Pour l’AFAR, l’accouchement à domicile, de par sa capacité à respecter le rythme de la naissance et les besoins vitaux du bébé et de ses parents, devrait constituer la référence à partir de laquelle les structures, quelles qu’elles soient, mettent en place leurs protocoles. Il est trop méconnu que les pays limitrophes, favorisant l’accouchement à domicile ou en maison de naissance, arrivent en tête pour la qualité et la sécurité des naissances !
En prenant connaissance de l’information, les parents (enfin responsabilisés !) peuvent se réapproprier la naissance. L’objectif de l’AFAR est de soutenir les options de ses membres (parents, professionnels ; associations) en leur fournissant de l’information scientifique, des conseils sur les textes de lois, et un soutien juridique en cas de difficulté. Elle choisit également de profiter pleinement de son droit d’ester en justice pour la défense des usagers des services obstétricaux dont les droits n’ont pas été respectés (actes posés sans le consentement explicite des personnes concernées).
L’AFAR fait le choix de mettre en place dès mai 2004 la Semaine Mondiale de l’Accouchement Respecté, dont le cheval de bataille pour cette première édition sera l’épisiotomie, acte trop systématique alors que sa nécessité est plus que mise en cause — sa nocivité est même prouvée par de nombreux rapports scientifiques, connus des médecins mais non communiqués au grand public.
La situation de la naissance (hypermédicalisation, “usines à bébés”) est plus que préoccupante et nous comptons bien en faire prendre conscience, à la plus grande échelle possible.

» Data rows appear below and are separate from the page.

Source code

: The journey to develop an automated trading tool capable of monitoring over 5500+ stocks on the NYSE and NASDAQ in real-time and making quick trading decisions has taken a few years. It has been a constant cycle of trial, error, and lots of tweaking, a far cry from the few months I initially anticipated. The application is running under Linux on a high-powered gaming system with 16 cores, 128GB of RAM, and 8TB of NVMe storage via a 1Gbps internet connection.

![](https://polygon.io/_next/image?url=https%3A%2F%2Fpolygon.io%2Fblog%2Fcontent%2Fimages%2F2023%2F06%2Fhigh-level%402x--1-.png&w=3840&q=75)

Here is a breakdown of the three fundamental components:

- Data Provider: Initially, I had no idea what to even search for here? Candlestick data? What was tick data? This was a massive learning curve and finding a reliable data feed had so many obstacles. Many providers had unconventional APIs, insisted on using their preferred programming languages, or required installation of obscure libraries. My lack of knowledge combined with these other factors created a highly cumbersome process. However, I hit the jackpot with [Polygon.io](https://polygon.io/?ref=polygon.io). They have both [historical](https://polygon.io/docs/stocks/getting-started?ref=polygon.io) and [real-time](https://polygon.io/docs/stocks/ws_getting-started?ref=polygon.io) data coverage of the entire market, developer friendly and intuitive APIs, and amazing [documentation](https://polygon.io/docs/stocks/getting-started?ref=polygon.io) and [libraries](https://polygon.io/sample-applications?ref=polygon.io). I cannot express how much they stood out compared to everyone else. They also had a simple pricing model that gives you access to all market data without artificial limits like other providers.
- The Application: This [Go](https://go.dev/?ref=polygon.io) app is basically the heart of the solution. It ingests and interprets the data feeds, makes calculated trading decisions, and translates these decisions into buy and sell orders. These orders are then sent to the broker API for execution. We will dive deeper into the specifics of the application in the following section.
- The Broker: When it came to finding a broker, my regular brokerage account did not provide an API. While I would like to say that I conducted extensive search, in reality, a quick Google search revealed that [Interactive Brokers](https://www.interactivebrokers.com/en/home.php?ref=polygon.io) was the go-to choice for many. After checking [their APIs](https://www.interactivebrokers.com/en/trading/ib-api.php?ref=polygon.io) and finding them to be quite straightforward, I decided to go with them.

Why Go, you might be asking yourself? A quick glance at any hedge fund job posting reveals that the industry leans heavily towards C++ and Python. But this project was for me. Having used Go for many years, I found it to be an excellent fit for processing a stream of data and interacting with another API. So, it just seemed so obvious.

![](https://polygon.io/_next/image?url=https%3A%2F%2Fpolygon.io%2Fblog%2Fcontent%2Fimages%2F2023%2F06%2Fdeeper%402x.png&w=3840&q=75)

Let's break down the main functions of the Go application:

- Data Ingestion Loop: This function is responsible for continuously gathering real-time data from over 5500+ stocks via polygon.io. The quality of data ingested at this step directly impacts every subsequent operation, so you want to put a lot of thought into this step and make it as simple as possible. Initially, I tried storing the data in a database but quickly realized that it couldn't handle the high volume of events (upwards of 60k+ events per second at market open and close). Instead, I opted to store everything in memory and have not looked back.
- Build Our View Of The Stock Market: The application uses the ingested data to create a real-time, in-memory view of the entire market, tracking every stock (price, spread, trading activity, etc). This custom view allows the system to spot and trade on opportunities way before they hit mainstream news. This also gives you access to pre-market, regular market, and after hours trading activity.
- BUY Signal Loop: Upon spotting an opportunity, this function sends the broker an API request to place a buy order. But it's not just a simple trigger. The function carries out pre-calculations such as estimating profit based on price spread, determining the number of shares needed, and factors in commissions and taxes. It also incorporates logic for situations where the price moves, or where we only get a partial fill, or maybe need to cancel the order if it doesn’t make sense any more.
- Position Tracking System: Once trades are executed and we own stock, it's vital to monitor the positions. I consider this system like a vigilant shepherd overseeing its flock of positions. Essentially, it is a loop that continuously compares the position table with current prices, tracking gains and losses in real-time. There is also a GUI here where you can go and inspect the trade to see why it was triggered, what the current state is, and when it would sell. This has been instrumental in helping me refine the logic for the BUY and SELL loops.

Nous sommes persuadés que le fait de tisser dans ce domaine un réseau associatif à l’échelle nationale, voire internationale, peut permettre à chacun d’améliorer le quotidien à son échelle, et à son tour contribuer à la responsabilisation d’autres personnes, instaurant ainsi une mentalité “citoyenne” jusque dans les choix à propos de naissance et d’éducation.